**Assigned task**
Lines from the line with "more information, or to customize your cookie" to the line with "ACCEPT OPTIONAL COOKIES" in the entries below, and only those, must be output exactly, with both ends included.

**Provided records**
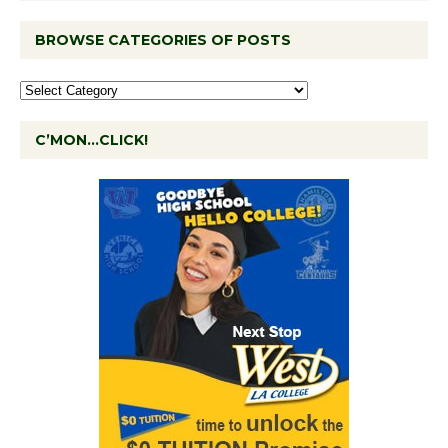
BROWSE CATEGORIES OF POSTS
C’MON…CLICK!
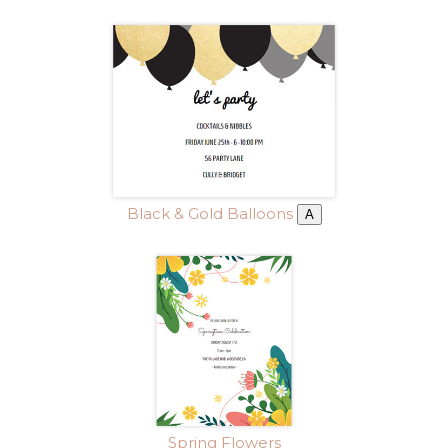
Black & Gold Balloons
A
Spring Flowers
---
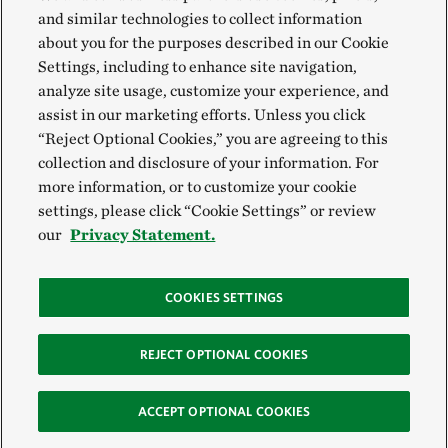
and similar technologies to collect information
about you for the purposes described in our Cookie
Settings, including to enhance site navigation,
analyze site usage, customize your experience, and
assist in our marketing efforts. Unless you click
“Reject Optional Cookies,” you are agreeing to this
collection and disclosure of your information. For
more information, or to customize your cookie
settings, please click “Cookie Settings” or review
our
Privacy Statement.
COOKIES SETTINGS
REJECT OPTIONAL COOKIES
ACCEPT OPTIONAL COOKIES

**Answer**
more information, or to customize your cookie
settings, please click “Cookie Settings” or review
our
Privacy Statement.
COOKIES SETTINGS
REJECT OPTIONAL COOKIES
ACCEPT OPTIONAL COOKIES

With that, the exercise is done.